== Information given

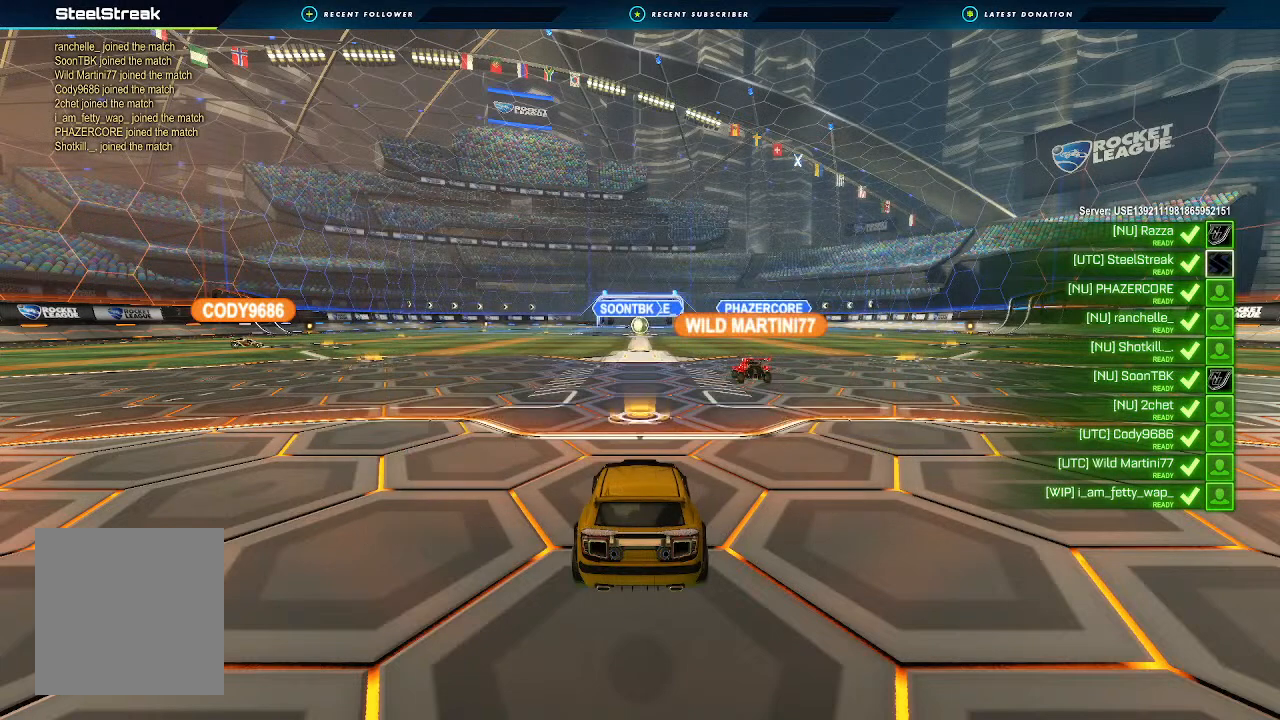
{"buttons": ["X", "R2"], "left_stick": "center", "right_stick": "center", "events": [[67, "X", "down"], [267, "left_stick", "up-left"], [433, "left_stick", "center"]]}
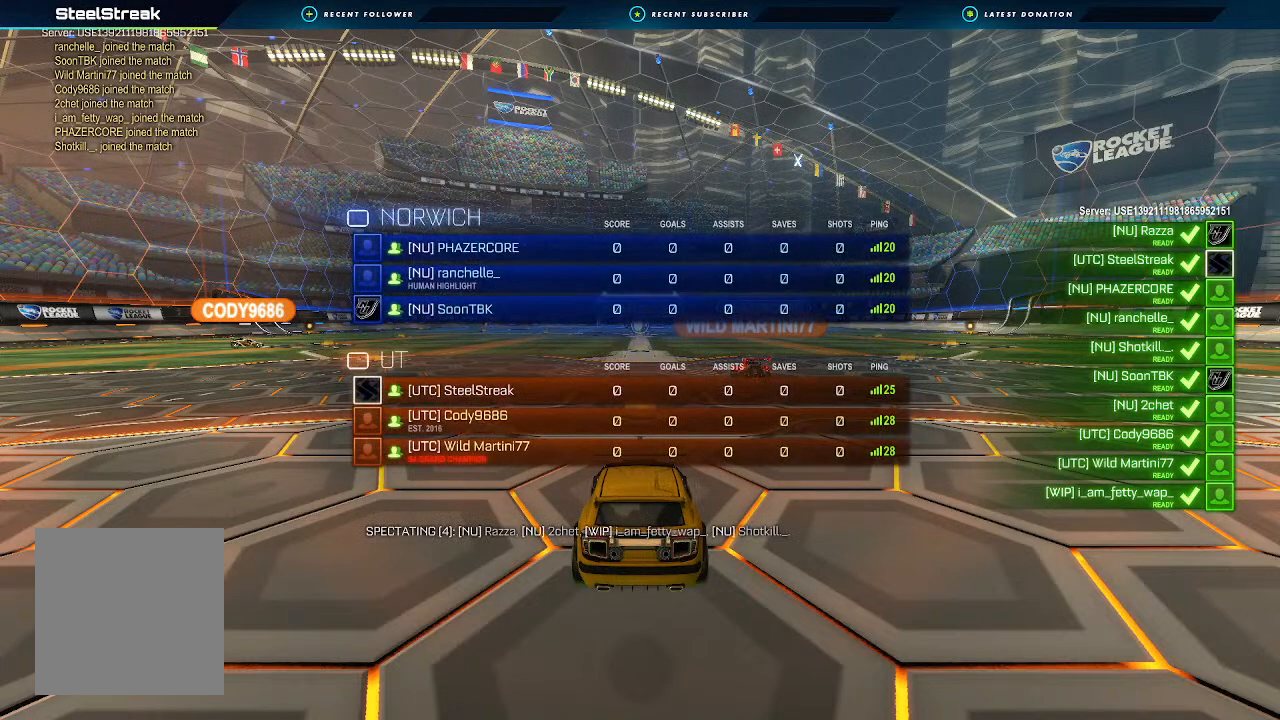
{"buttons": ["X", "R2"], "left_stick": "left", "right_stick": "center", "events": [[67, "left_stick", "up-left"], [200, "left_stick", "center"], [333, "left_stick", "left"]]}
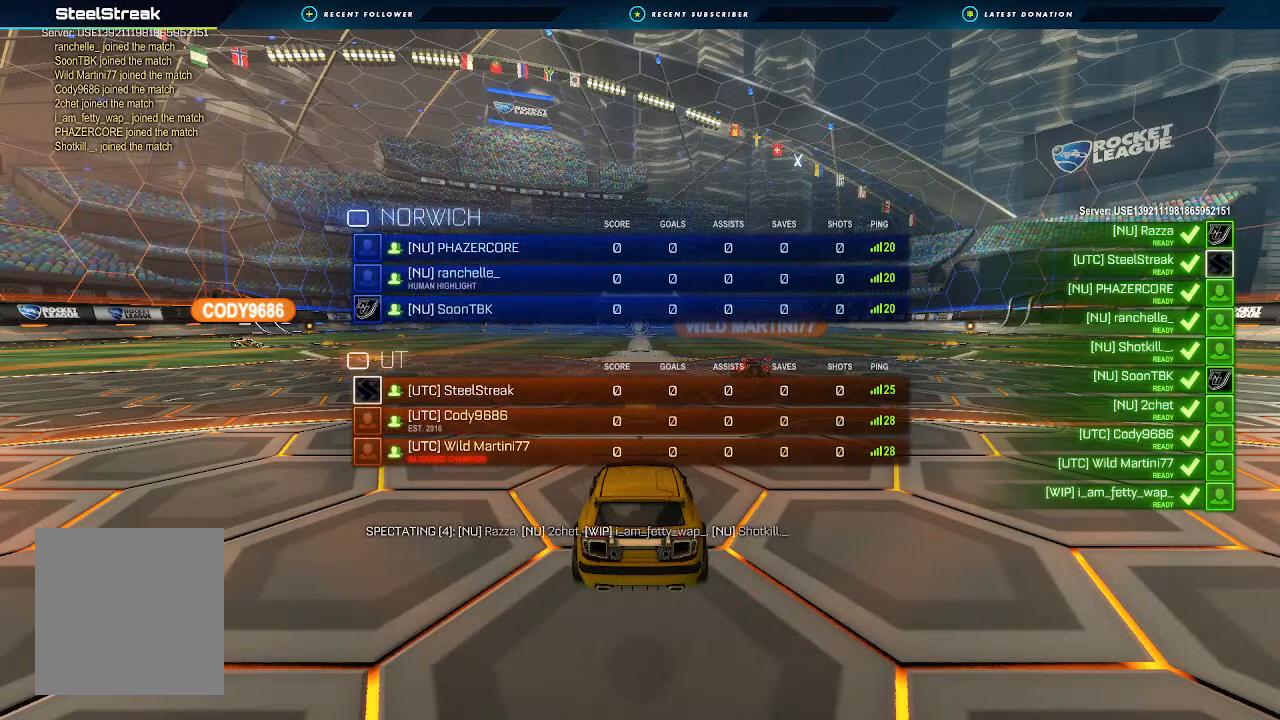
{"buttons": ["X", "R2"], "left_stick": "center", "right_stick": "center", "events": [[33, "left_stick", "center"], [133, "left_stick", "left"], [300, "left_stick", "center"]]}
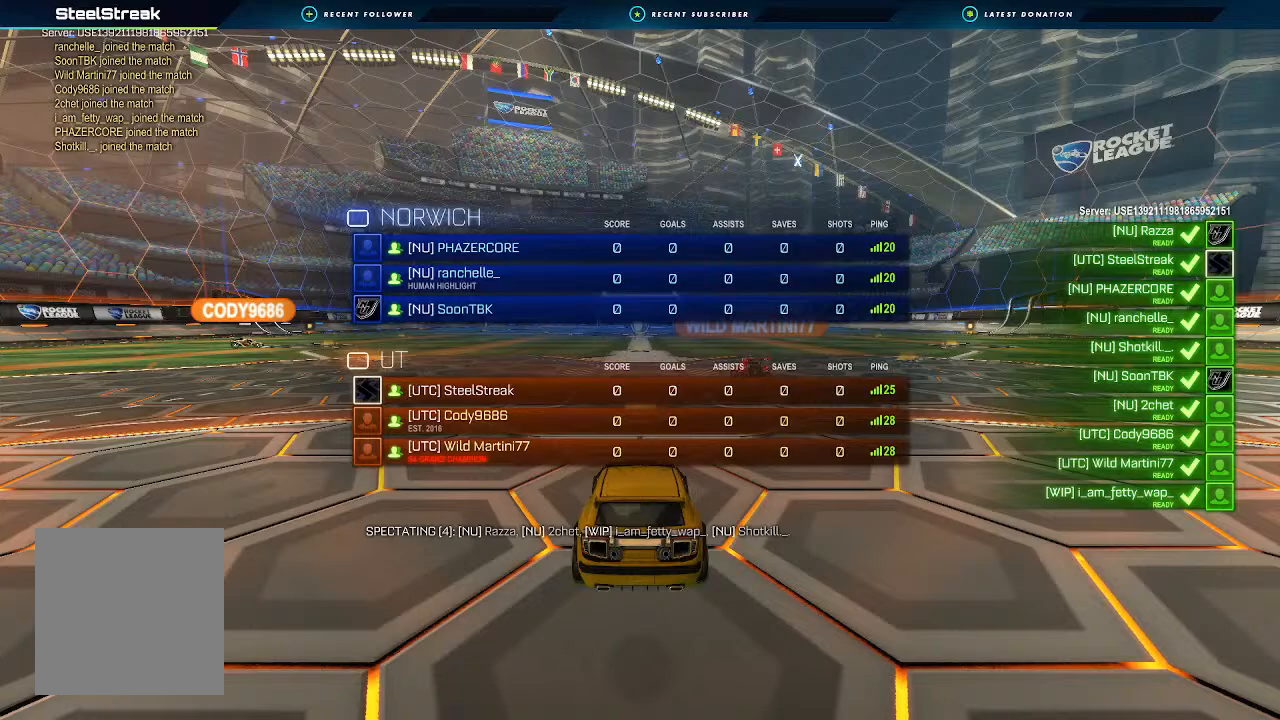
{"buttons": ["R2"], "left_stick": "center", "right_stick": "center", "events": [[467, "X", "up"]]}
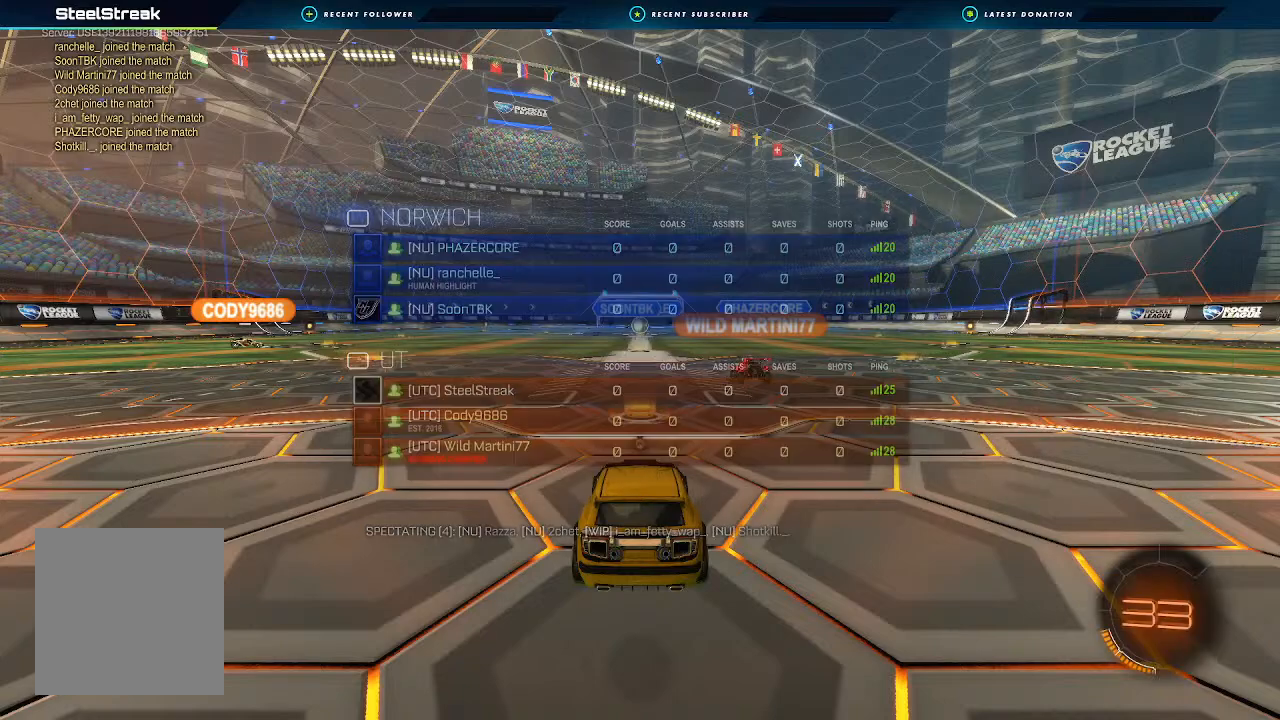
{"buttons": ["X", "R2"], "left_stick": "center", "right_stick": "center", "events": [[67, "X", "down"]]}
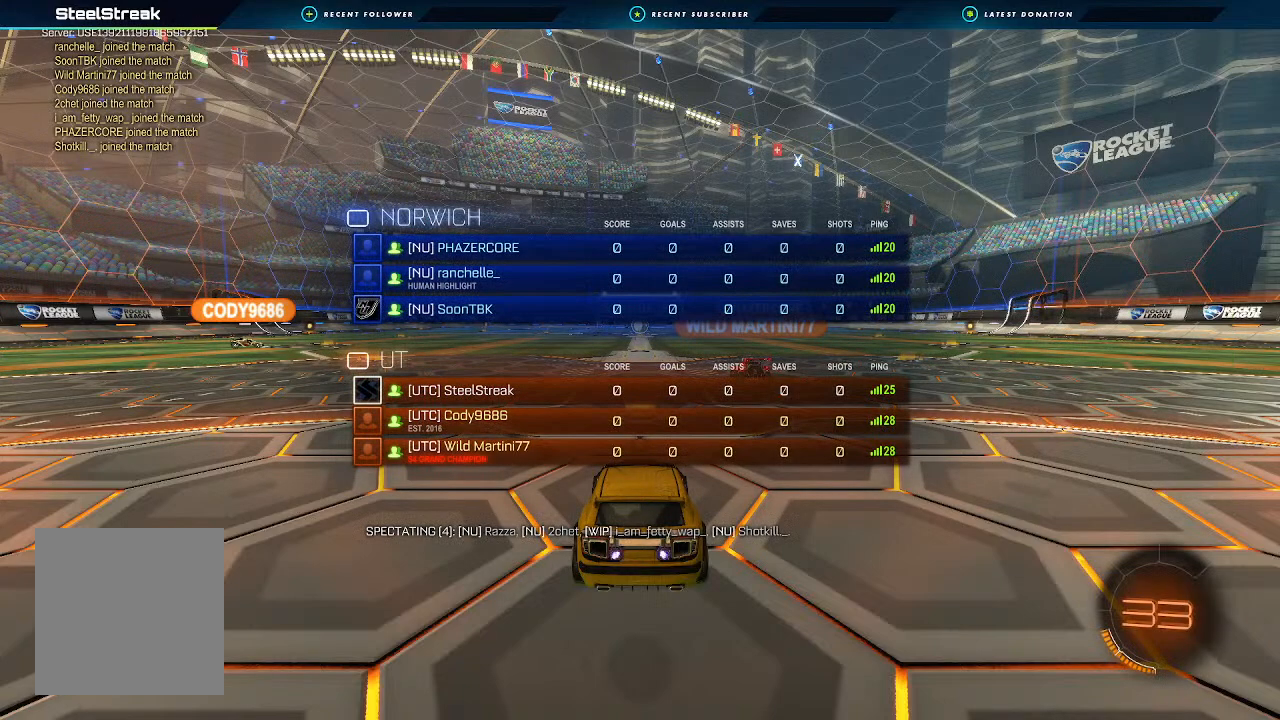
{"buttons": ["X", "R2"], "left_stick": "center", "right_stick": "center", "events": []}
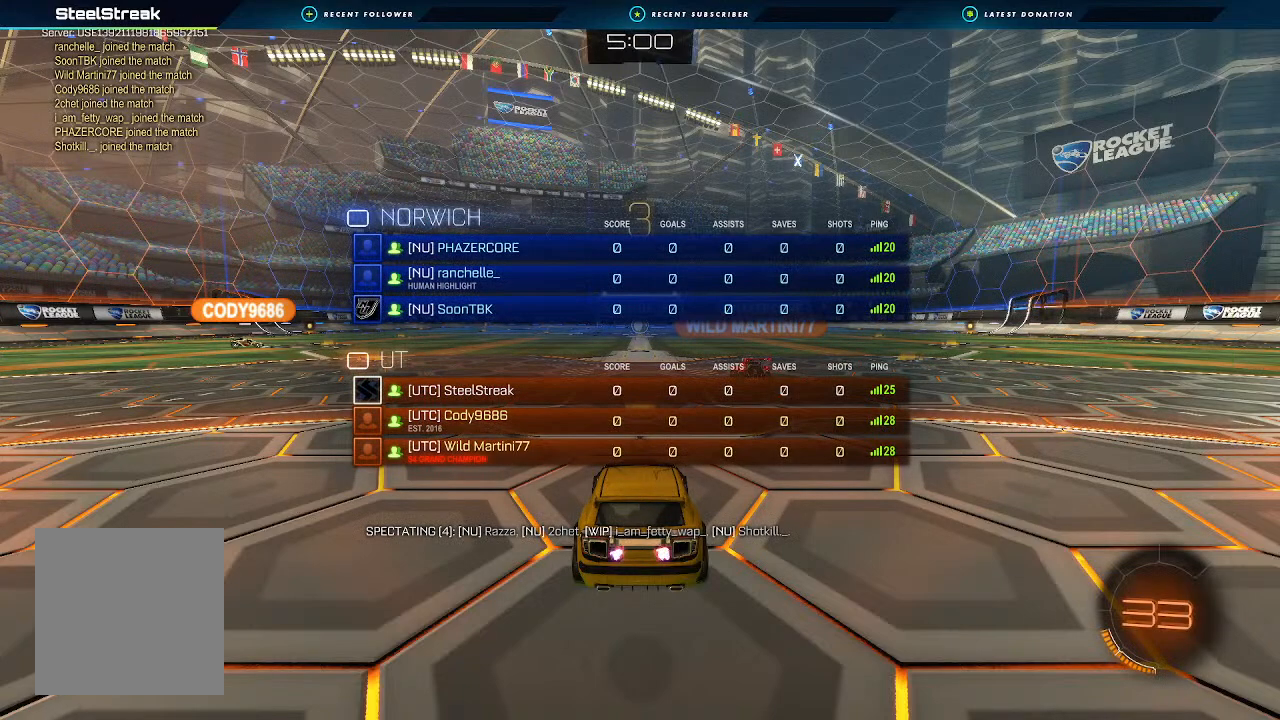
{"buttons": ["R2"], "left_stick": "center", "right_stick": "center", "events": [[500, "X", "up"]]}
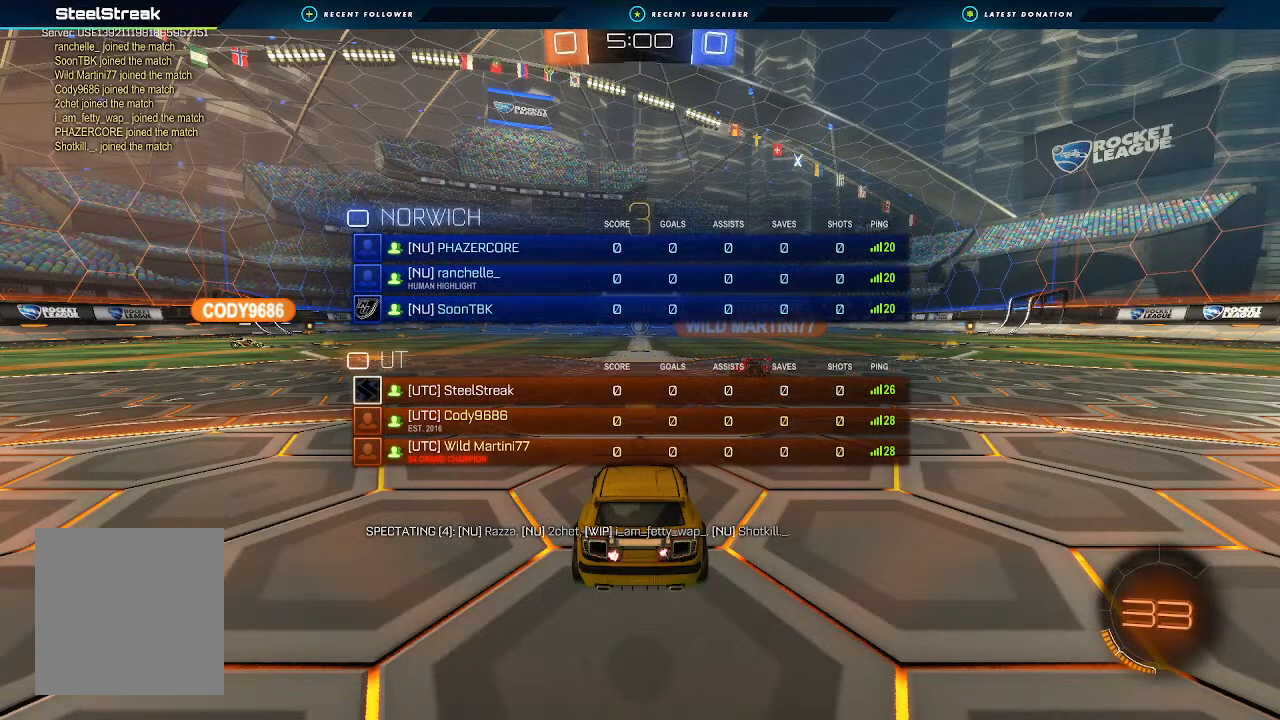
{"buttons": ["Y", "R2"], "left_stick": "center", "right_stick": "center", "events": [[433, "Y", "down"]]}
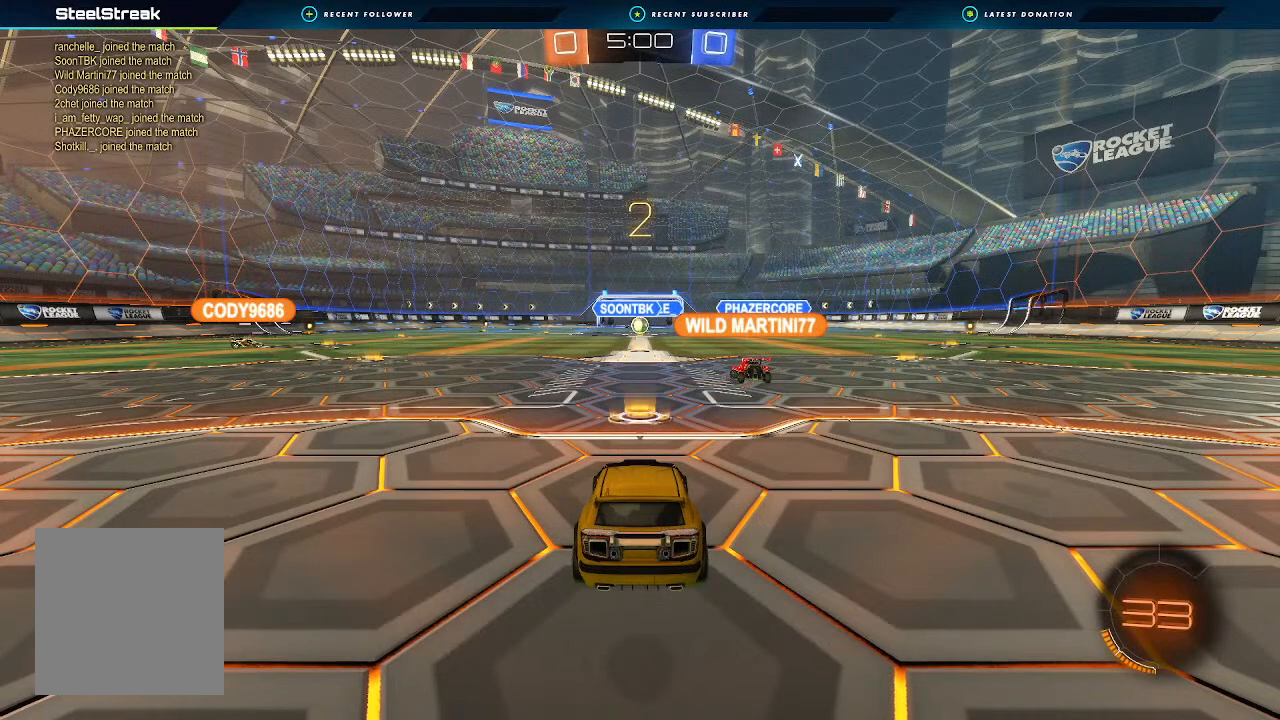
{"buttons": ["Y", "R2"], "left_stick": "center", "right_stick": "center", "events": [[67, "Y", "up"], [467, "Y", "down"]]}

====

Your instructions: Type the material out again exactly. Skip the pictures.

Task solution:
{"buttons": ["X", "R2"], "left_stick": "center", "right_stick": "center", "events": [[67, "X", "down"], [267, "left_stick", "up-left"], [433, "left_stick", "center"]]}
{"buttons": ["X", "R2"], "left_stick": "left", "right_stick": "center", "events": [[67, "left_stick", "up-left"], [200, "left_stick", "center"], [333, "left_stick", "left"]]}
{"buttons": ["X", "R2"], "left_stick": "center", "right_stick": "center", "events": [[33, "left_stick", "center"], [133, "left_stick", "left"], [300, "left_stick", "center"]]}
{"buttons": ["R2"], "left_stick": "center", "right_stick": "center", "events": [[467, "X", "up"]]}
{"buttons": ["X", "R2"], "left_stick": "center", "right_stick": "center", "events": [[67, "X", "down"]]}
{"buttons": ["X", "R2"], "left_stick": "center", "right_stick": "center", "events": []}
{"buttons": ["R2"], "left_stick": "center", "right_stick": "center", "events": [[500, "X", "up"]]}
{"buttons": ["Y", "R2"], "left_stick": "center", "right_stick": "center", "events": [[433, "Y", "down"]]}
{"buttons": ["Y", "R2"], "left_stick": "center", "right_stick": "center", "events": [[67, "Y", "up"], [467, "Y", "down"]]}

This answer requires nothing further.